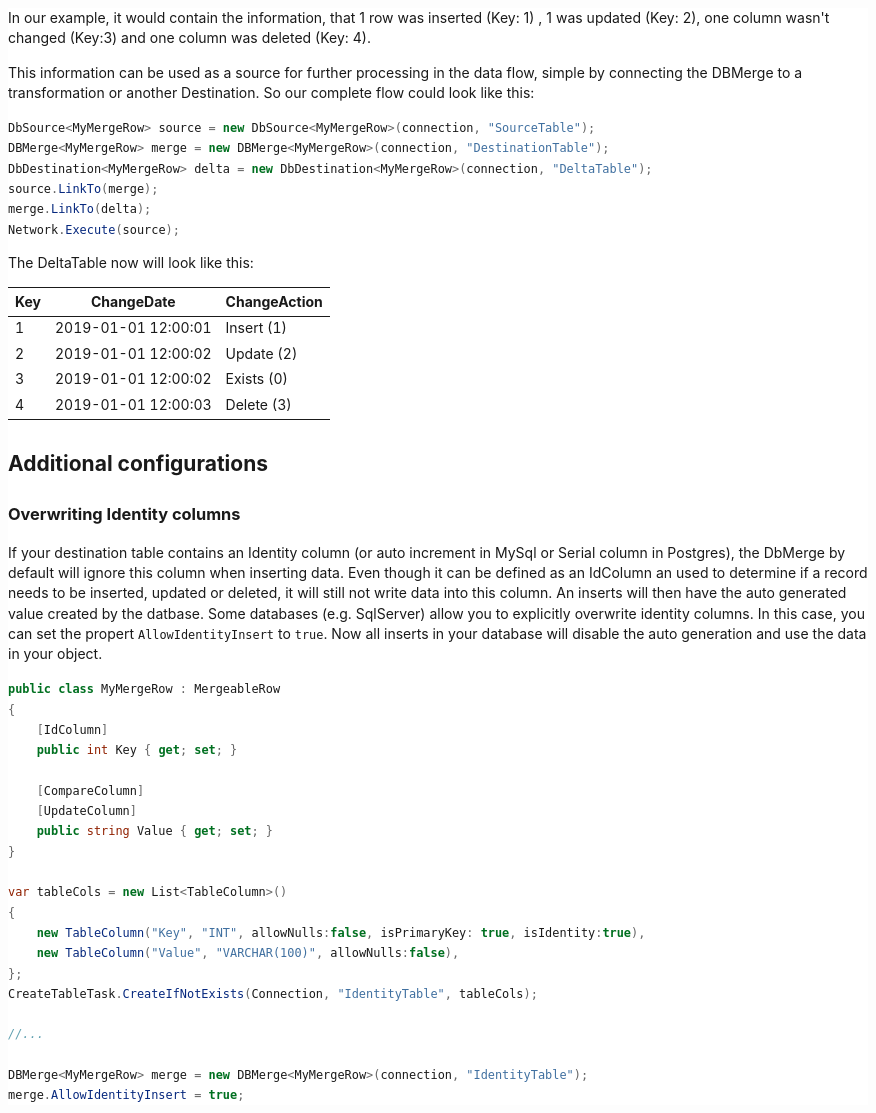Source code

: In our example, it would contain the information, that 1 row was inserted (Key: 1)
, 1 was updated (Key: 2), one column wasn't changed (Key:3) and one column was deleted (Key: 4).

This information can be used as a source for further processing in the data flow, 
simple by connecting the DBMerge to a transformation or another Destination. So our complete flow could look like this:

```C#
DbSource<MyMergeRow> source = new DbSource<MyMergeRow>(connection, "SourceTable");
DBMerge<MyMergeRow> merge = new DBMerge<MyMergeRow>(connection, "DestinationTable");
DbDestination<MyMergeRow> delta = new DbDestination<MyMergeRow>(connection, "DeltaTable");
source.LinkTo(merge);
merge.LinkTo(delta);
Network.Execute(source);
```

The DeltaTable now will look like this:

|Key |ChangeDate         |ChangeAction|
-----|-------------------|-------------
1    |2019-01-01 12:00:01|Insert (1)      
2    |2019-01-01 12:00:02|Update (2)           
3    |2019-01-01 12:00:02|Exists (0)  
4    |2019-01-01 12:00:03|Delete (3)   

## Additional configurations 

### Overwriting Identity columns

If your destination table contains an Identity column (or auto increment in MySql or Serial column in Postgres), the DbMerge by default will ignore this column when inserting data. Even though it can be defined as an IdColumn an used to determine if a record needs to be inserted, updated or deleted, it will still not write data into this column. An inserts will then have the auto generated value created by the datbase. 
Some databases (e.g. SqlServer) allow you to explicitly overwrite identity columns. In this case, you can set the propert `AllowIdentityInsert` to `true`. Now all inserts in your database will disable the auto generation and use the data in your object. 

```C#
public class MyMergeRow : MergeableRow
{
    [IdColumn]
    public int Key { get; set; }

    [CompareColumn]
    [UpdateColumn]
    public string Value { get; set; }
}

var tableCols = new List<TableColumn>()
{
    new TableColumn("Key", "INT", allowNulls:false, isPrimaryKey: true, isIdentity:true),
    new TableColumn("Value", "VARCHAR(100)", allowNulls:false),
};
CreateTableTask.CreateIfNotExists(Connection, "IdentityTable", tableCols);

//...

DBMerge<MyMergeRow> merge = new DBMerge<MyMergeRow>(connection, "IdentityTable");
merge.AllowIdentityInsert = true;
```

### PROBLEM DETAILS:
Pull out each line of the entries that contains "false".

### RESULT:
    new TableColumn("Key", "INT", allowNulls:false, isPrimaryKey: true, isIdentity:true),
    new TableColumn("Value", "VARCHAR(100)", allowNulls:false),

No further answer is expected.